Fortescue Towers

Random ramblings from the life and times of Col. Fortescue Featherstonehaugh Fortescue.

Monday, October 31, 2005

Atchoo!

The village has gone absolutely crackers. Everyone from the vicar to the families on the council estate wandering round in protective suits and masks in case a swan sneezes on 'em. Papers are the same, every time a Sparrow drops dead half way across the globe there is ten pages on how we are all doomed. Bonkers, the lot of them and one is definitely not going to give up dining on well hung Pheasant in case it has forgotten to blow its beak.

In fact one is suffering from something of a surfeit of slightly gamey avian wildlife at the moment as the mem' concerned about her health has been blasting away from the clocktower like some deranged sniper. One cannot even go out without the risk of being brained by birdlife tumbling from the sky. The postman will no longer deliver after being knocked unconscious by a plummeting Cormorant and ones gun dog needed resuscitating after a flock of Starlings flew over. Poor thing was running around the great lawn picking up feathered corpses for two hours then the mem' spotted a couple of flights of geese headed our way.

One did attempt to remonstrate with the mad woman but to no avail and the avian slaughter got worse when she discovered the Bofors gun ones father had hidden after the last big shindig just in case the Wehrmacht tried another world tour or the reds arrived on the doorstep one morning. One does rather hope that she runs out of 40mm soon as the pilot of 4.30 mail plane may get something of a shock as he passes overhead. One really does not fancy a re-enactment of the Dambusters raid over the ornamental pond if he should suddenly get flashbacks to his days over Berlin. Birdlife falling from the skies is bad enough but having a sack of birthday cards and telephone bills skip across the lake and crash through ones study window is just not on. One should receive ones mail through the postbox, not be precision bombed by it.

Still at least cook is happy as she can now try a few recipes from her ' Origynalle Mediaevalle Cooke Booke - 1978 Edition' although if Blenkinsop can find ones tin helmet one is going to make a dash for it in case the mem' really does manage to bag four and twenty blackbirds.

Thursday, October 20, 2005

On Mobile Telephones

Ones niece Josella has recently acquired one of those portable telephones. Allows her to keep in touch with the other debutantes and plays 'Rule Britannia' every time someone calls her. Been trying to convince one to invest in one as well. Absolutely not, bloody infernal devices, see the local common oiks hanging around outside the village store using them.
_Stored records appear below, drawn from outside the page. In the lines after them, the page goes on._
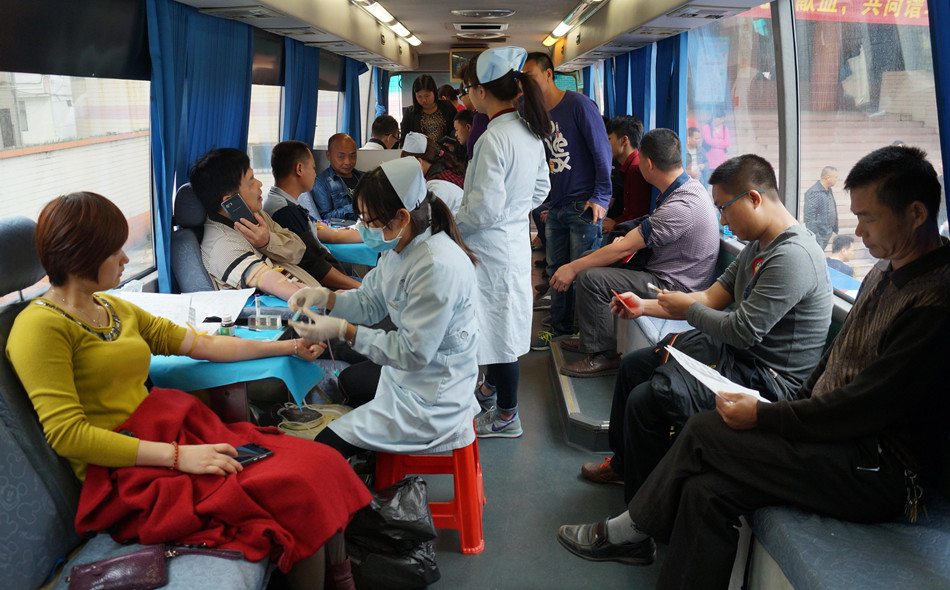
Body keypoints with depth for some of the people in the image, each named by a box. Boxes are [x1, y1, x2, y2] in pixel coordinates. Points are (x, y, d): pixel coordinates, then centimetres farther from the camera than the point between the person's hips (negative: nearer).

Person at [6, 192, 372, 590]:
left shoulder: (114, 308, 17)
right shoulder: (39, 327, -8)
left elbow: (200, 344, 24)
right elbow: (67, 434, -16)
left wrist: (287, 347, 26)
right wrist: (177, 456, -20)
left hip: (176, 434, 8)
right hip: (128, 475, -8)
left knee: (322, 467, -11)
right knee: (299, 496, -23)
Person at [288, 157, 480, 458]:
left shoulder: (437, 267, -30)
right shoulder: (400, 248, 0)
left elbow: (413, 353, -26)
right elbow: (371, 301, 11)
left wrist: (344, 330, -25)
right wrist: (326, 297, -7)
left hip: (429, 398, -10)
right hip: (406, 376, 10)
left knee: (326, 448, -10)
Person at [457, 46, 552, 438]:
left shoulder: (494, 138, -23)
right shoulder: (530, 131, 5)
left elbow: (484, 208, -23)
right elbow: (540, 189, 16)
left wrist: (448, 225, -9)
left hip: (493, 248, -9)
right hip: (517, 240, 9)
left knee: (499, 329, 3)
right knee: (500, 327, 23)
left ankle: (506, 417, 17)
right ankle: (491, 390, 42)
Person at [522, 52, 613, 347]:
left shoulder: (578, 104, -8)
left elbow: (602, 151, -10)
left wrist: (600, 197, -14)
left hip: (583, 206, -7)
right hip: (555, 207, 7)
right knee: (557, 270, 11)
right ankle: (560, 328, 23)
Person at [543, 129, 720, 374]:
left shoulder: (681, 206, -28)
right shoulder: (687, 186, 3)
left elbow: (623, 248, -25)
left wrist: (573, 268, -17)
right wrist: (630, 240, -1)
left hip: (676, 287, -10)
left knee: (590, 278, -19)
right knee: (591, 258, 12)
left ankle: (602, 355, -6)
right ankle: (591, 338, 21)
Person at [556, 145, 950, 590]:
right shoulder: (886, 271, 11)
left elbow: (862, 409, -23)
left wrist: (762, 416, -15)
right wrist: (789, 407, 4)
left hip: (877, 473, -9)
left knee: (705, 432, -13)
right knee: (706, 489, -10)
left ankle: (631, 529, 9)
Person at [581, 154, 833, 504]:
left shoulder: (792, 258, -24)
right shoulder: (759, 245, 9)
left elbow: (743, 331, -25)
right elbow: (713, 296, 12)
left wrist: (688, 309, -9)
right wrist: (644, 306, 7)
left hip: (770, 380, -11)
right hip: (735, 353, 11)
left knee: (646, 400, -22)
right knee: (634, 365, 16)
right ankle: (623, 464, 34)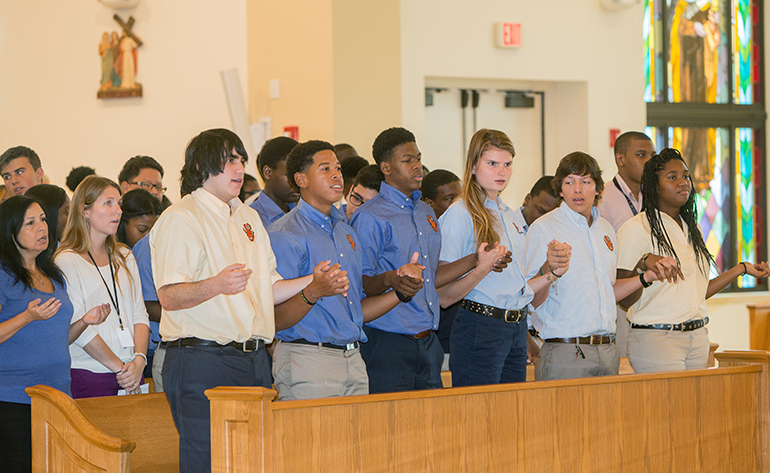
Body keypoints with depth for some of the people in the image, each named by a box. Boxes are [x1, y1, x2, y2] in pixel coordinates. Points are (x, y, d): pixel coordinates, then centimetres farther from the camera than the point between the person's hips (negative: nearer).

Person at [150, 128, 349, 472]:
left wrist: (312, 282, 12)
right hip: (202, 361, -8)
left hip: (254, 360, 8)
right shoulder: (180, 218, -6)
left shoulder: (248, 217, 20)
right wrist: (217, 285, -33)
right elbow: (169, 296, -17)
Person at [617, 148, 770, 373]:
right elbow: (625, 299, -12)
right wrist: (644, 264, -28)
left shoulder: (692, 229, 16)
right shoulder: (635, 229, -8)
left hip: (698, 338, 7)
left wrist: (742, 269, 20)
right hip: (656, 338, -7)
Tippity-tapping away to their equally revolting chums, probably informing them that Mr Bhutee has had a few cases of cheap cider delivered and to get there before they drink it all. Not going to lower oneself to that level and anyway, carrying one means that the mem' can get hold of one even when one is enjoying a quiet snifter at ones club or comfortably ensconced in the summer house with a G and T and one of Sir Percivals collection of vintage erotica.
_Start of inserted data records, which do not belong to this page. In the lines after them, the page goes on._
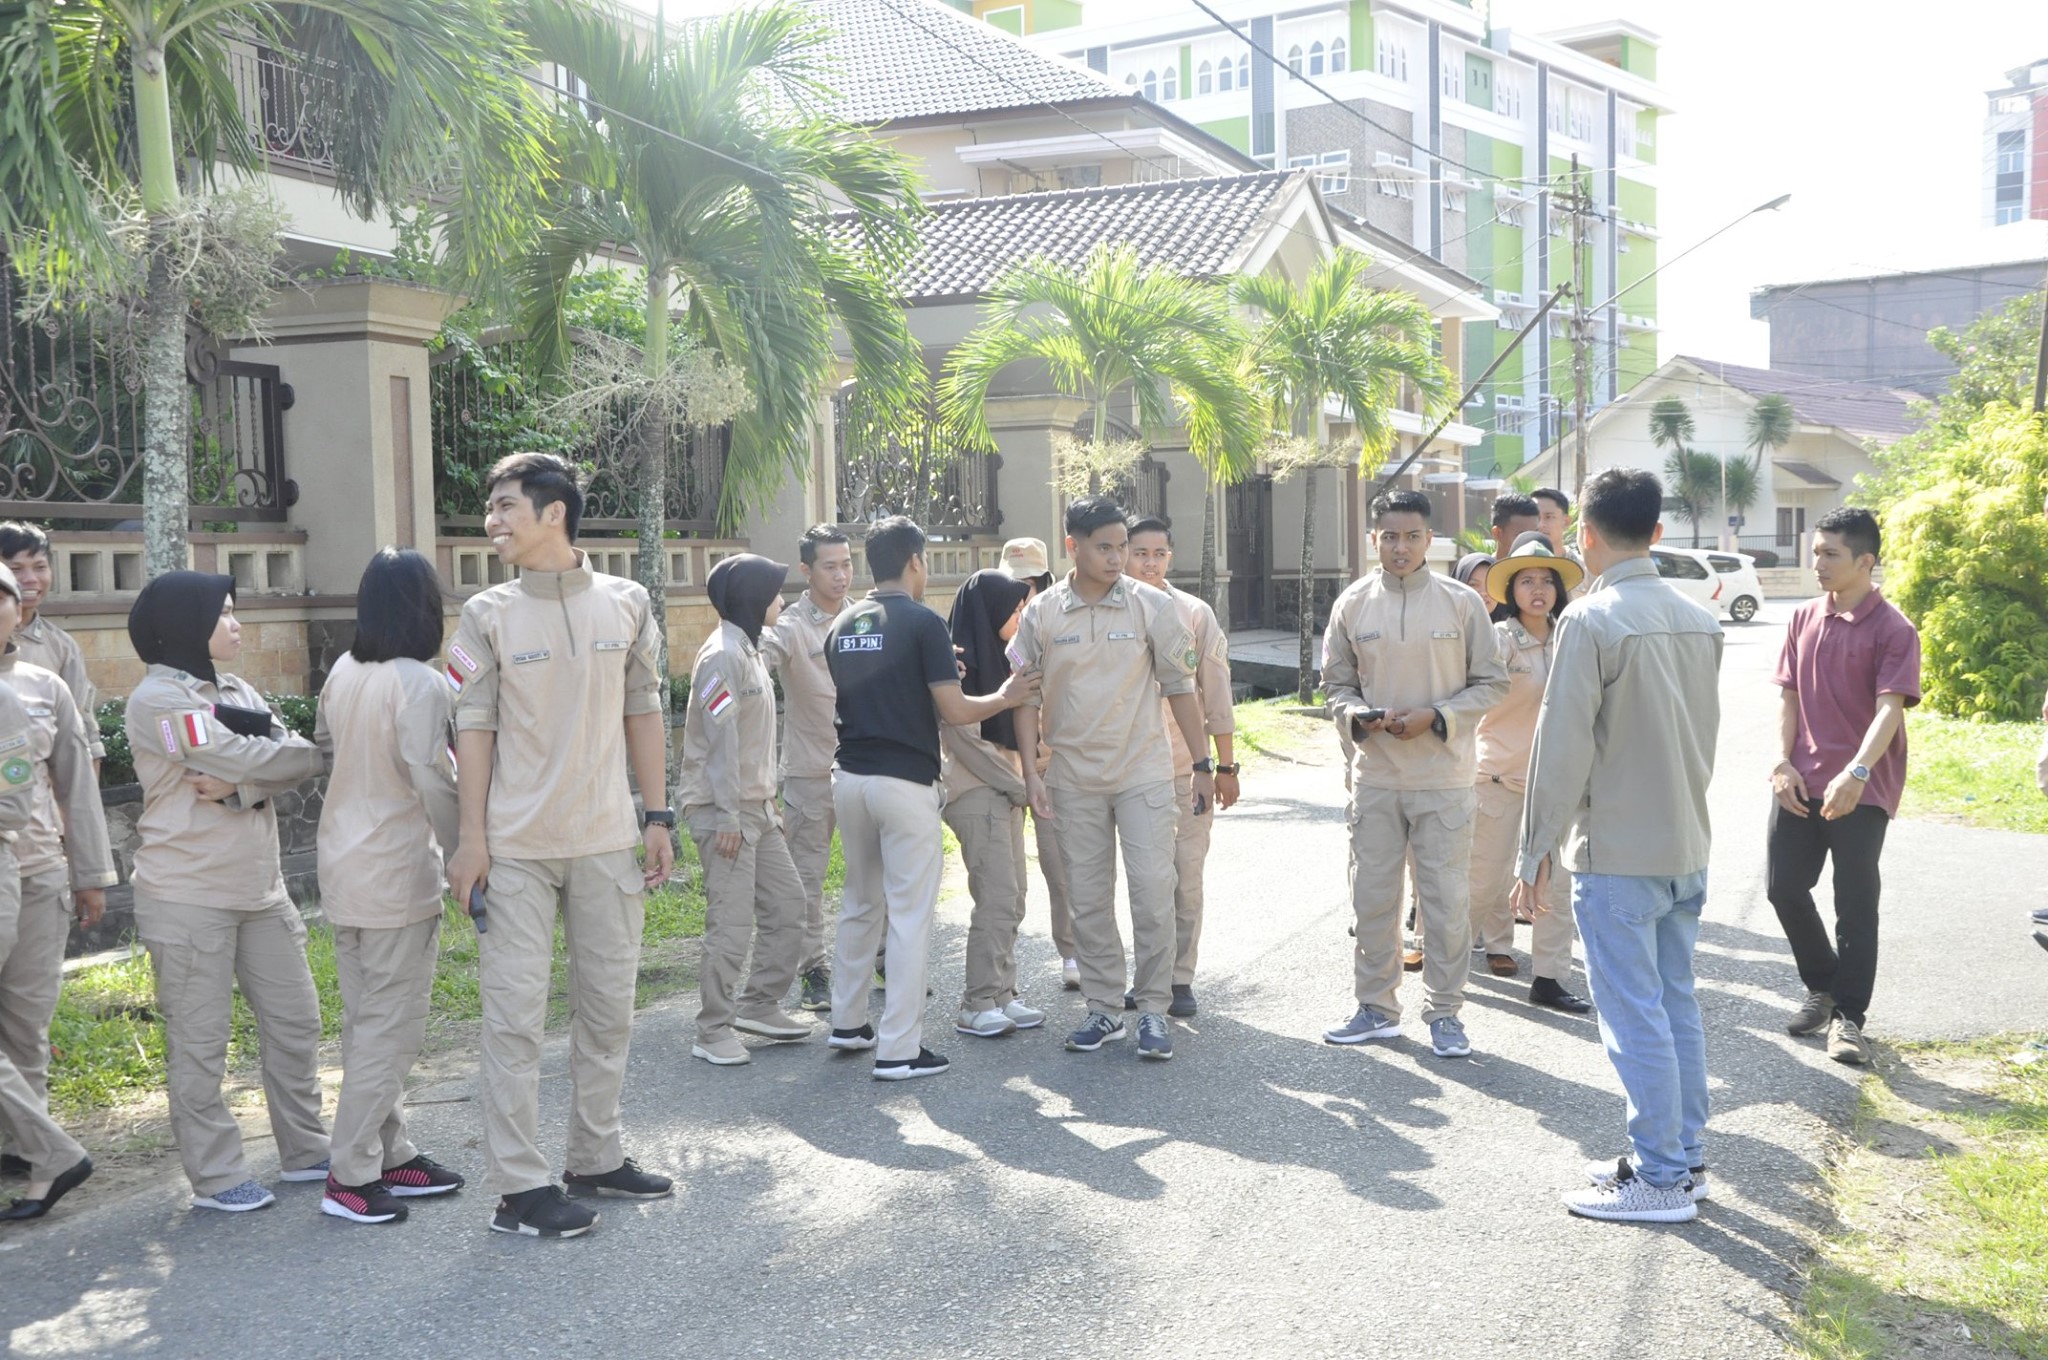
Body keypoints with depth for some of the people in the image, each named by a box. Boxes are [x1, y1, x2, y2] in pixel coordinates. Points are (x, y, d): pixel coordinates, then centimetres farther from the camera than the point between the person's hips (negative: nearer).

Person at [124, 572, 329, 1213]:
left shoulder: (234, 689, 12)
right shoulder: (158, 699, -11)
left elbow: (295, 757, 0)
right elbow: (243, 759, -20)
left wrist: (237, 786, -17)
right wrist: (317, 752, -5)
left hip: (260, 888, 7)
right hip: (188, 896, -7)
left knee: (295, 1020, 10)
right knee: (200, 1040, 1)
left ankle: (305, 1151, 23)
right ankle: (215, 1177, 10)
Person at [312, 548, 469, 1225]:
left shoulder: (342, 673, 5)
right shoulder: (420, 684, -18)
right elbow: (435, 783, -21)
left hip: (343, 867, 8)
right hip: (397, 876, -8)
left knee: (364, 1020, 15)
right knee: (392, 1027, 1)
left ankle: (389, 1154, 25)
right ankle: (351, 1176, 5)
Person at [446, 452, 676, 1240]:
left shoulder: (625, 605, 2)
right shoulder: (489, 615, -2)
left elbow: (643, 715, 7)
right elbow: (475, 730, -3)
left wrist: (659, 819, 4)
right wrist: (471, 838, -7)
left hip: (607, 841, 3)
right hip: (516, 847, -2)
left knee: (609, 1009, 12)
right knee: (515, 1016, 0)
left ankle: (596, 1158, 27)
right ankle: (519, 1185, 7)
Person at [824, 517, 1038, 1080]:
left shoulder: (843, 627, 10)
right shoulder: (923, 623, -10)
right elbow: (955, 712, -13)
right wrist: (1007, 696, 4)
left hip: (850, 779, 7)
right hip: (906, 783, -7)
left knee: (861, 904, 20)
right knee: (909, 916, -1)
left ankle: (848, 1022, 29)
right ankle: (899, 1050, 0)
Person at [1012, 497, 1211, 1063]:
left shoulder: (1152, 605, -3)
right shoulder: (1042, 613, 0)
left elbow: (1180, 686, 2)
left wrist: (1203, 765, 2)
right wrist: (1031, 771, -2)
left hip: (1145, 772, -1)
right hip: (1075, 777, 2)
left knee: (1153, 891, -5)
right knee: (1088, 899, 8)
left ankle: (1153, 1009, 7)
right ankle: (1104, 1010, 19)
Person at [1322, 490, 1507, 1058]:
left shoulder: (1462, 602, -3)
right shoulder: (1353, 603, 3)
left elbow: (1491, 683, 1)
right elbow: (1336, 684, 10)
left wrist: (1435, 717, -13)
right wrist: (1357, 716, -12)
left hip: (1443, 777, -2)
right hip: (1375, 776, 2)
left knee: (1447, 899, 3)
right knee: (1372, 897, 9)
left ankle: (1444, 1012, 17)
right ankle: (1376, 1007, 23)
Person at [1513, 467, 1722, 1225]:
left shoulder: (1592, 620, -16)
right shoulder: (1698, 621, 7)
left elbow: (1563, 744, -16)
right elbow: (1705, 732, 14)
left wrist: (1536, 850, -9)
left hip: (1617, 852, -8)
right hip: (1687, 846, 8)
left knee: (1634, 1017, 0)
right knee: (1677, 1006, 16)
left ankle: (1660, 1179, 8)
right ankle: (1684, 1158, 25)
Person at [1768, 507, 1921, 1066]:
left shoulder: (1893, 630, -10)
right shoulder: (1804, 619, 7)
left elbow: (1890, 709, -18)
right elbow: (1789, 696, 9)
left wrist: (1856, 773, -32)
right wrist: (1783, 763, -3)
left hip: (1862, 790, -5)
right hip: (1800, 783, 5)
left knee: (1855, 902, 0)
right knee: (1784, 887, 9)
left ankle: (1848, 1015, 11)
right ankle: (1822, 986, 30)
Of course, one isn't completely out of touch with technology. Ones grandfather, the late Sir 'Binky' Fortescue VC, OBE, DFC had one of Mr Bells Telephonic Apparatus installed in the 1890s. Been providing sterling service ever since without the need for gimmicks and makeovers. Does the job it was designed for and can't see Mr Bell resorting to annoying blue amphibians to sell a few more.
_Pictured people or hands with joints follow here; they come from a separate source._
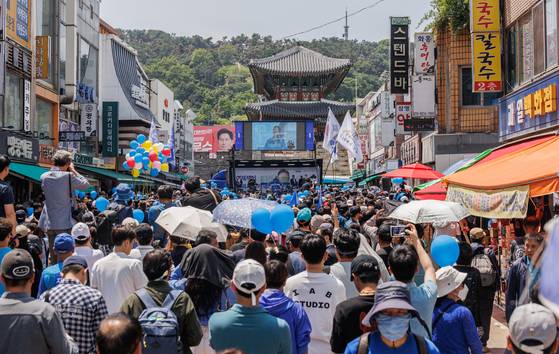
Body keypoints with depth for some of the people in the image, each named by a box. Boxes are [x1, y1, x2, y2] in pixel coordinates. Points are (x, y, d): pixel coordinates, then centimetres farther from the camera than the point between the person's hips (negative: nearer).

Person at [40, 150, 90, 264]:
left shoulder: (44, 177, 1)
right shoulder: (68, 176, -14)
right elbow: (85, 184, -2)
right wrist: (73, 170, 5)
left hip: (49, 224, 5)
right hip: (65, 224, -5)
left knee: (53, 258, 14)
However, one does rather prefer to use the old fashioned method of pen and paper. Scribble a missive and get Blenkinsop to deliver it to the mem' in the East wing. If he returns safely unmarked by a couple of rounds of birdshot and without his wooden leg in splinters one knows the message has been well received. Much more pleasant than having to listen to the mems dulcet tones emanating from ones telephone as she employs the turn of phrase that would make a navvy blush.